Rodrigo Riera, from the ECOAQUA Institute, signs this work together with experts from Madeiran institutions
Rodrigo Riera, professor and researcher at the ULPGC and member of the Institute for Research in Sustainable Aquaculture and Marine Ecosystems (IU-ECOAQUA), signs in the Journal of Nature Conservation an article entitled "A baseline for prioritizing the conservation of the threatened seagrass Cymodocea nodosa in the oceanic archipelago of Madeira", together with Claudia Riveiro, from the Oceanic Observatory of Madeira, Pedro Neves, from the Centro de Ciências do Mar, Manfred Kaufmann, from the Instituto das Florestas e Conservaçao da Naturaleza, and Ricardo Aráujo, from the University of Madeira.
PhD Rodrigo Riera Elena
In this work, the researchers compile the available information on the marine phanerogam Cymodocea nodosa (in the Canary Islands, known as “seba”), a seagrass that grows rooted in sandy or muddy seabeds, which are used as habitat for numerous animal and plant species, from algae to crustaceans, and as a safe space against predators of fry and juvenile species of fish typical of rocky seabeds.
Dr. Riera explains that "we have taken advantage of the extensive experience in the study of Cymodocea nodosa from data collected in the Canary Islands, with special reference to the work led from our research group BIOCON, also belonging to IU-ECOAQUA, by Professor Fernando Tuya".

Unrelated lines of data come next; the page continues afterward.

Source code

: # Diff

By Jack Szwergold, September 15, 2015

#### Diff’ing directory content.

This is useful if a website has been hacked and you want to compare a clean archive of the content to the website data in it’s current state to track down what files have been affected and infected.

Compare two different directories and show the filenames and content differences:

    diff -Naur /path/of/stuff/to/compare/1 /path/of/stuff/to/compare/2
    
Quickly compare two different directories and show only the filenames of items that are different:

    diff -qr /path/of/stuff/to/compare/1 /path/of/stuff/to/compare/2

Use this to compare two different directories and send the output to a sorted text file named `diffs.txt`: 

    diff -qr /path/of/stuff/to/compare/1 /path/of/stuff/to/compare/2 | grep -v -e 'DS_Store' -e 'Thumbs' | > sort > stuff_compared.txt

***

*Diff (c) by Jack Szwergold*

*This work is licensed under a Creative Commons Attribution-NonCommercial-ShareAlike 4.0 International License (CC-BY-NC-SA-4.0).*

All historical references and the most recent scientific information were also analyzed in order to know the state of this underwater plant in Madeira's waters and, from there, to propose a series of actions to preserve the few meadows that exist and, at the same time, to support its settlement in those coastal areas that present suitable conditions in this archipelago.
In conclusion, this is a work that aims to establish, for the first time, the starting points for carrying out integrated conservation of this seagrass in the study area. The Journal for Nature Conservation is extensively known in the scientific community for its contributions in the field of ecology and biodiversity conservation.